There is another variation of the above method of supporting the ridge-pole, and that is shown in [Fig. 3]. Instead of selecting a bent tree, one was secured which was upright for a certain height, and then which bent to one side with a branch. By placing two of these trees together, a perfect end was formed for the house. However, this was not a very good type, since it meant the selecting of very unusual-shaped trees.
ENGLISH POST & TRUSS CONSTRUCTION
For this reason the system of post-and-truss construction, which is shown in [Fig. 4], was the natural outcome of the above. Diagonal bracing at the corners evidently was found to be useful in resisting high wind-storms, and it was usually employed.
There apparently remained a distrust of masonry walls among the carpenters, for they continued to support the roofs entirely upon heavy timber framing, and records show that the exterior walls were built up after the roof-framing had been completed. There are evidences that the early types of walls, after the primitive woven brushwood walls proved insecure, were made like a barricade of trees; that is, they were merely a continuous line of vertically placed tree-trunks. This, of course, was a ruinously expensive type of wall when timber became scarce, and it is no wonder that it grew to a system of construction like that shown in [Fig. 5]. Even this required a good deal of wood, so that the filling of the space between the timbers rather logically became masonry or plaster on lath. However, the method of building shown in [Fig. 5] has all of the elements of the system of construction used in framing modern exterior walls. The most important difference is in the size of the timbers used.

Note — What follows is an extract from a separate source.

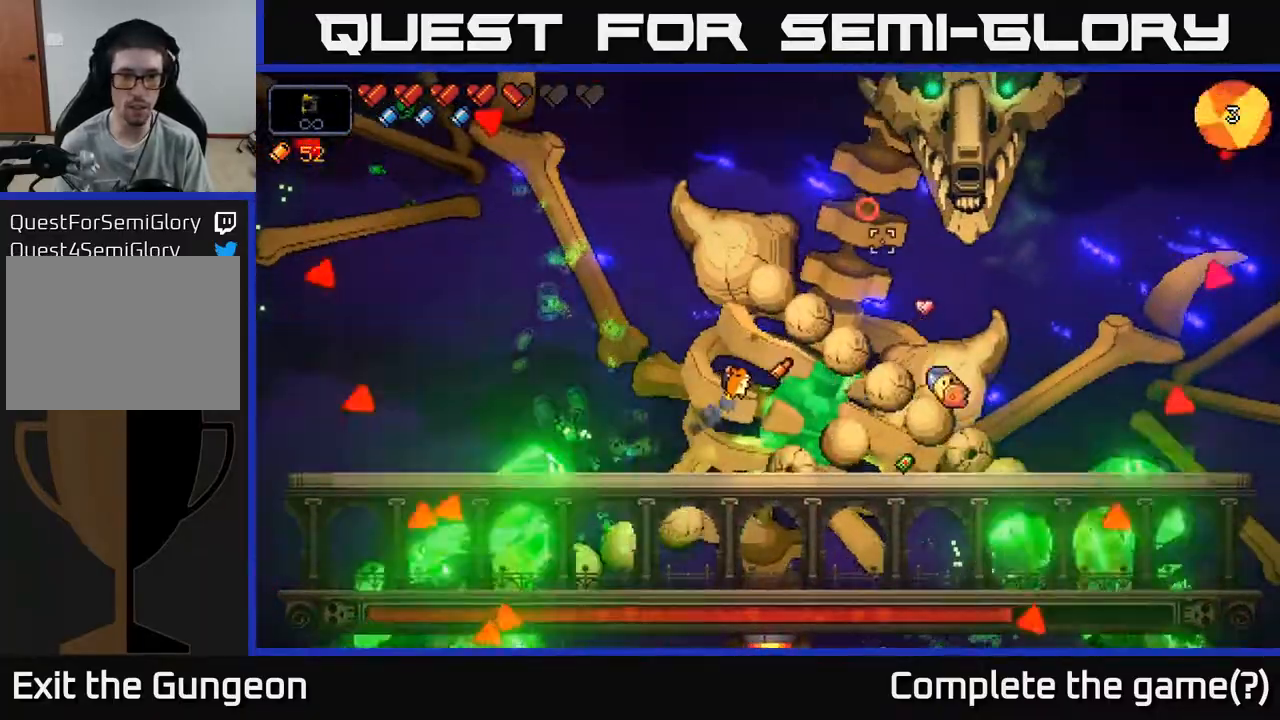
{"buttons": ["R2"], "left_stick": "center", "right_stick": "up", "events": [[17, "left_stick", "left"], [100, "left_stick", "center"], [150, "left_stick", "right"], [267, "left_stick", "left"], [483, "left_stick", "center"]]}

| TYPE OF ANCIENT WOODEN WALL | ENGLISH HALF TIMBER CONSTRUCTION |
The half-timber construction of the Middle Ages was only the artistic treatment of this crude system of building. In [drawing number 6] is a very simple half-timber house which shows practically no attempt at all to decorate. The construction is perfectly evident, and there are no curves and carving used to ornament the building, as can be seen on some of the more elaborate houses of the cities. This simple building system was the traditional background of the English carpenter, and it is not at all extraordinary that he brought his methods of building over to this country.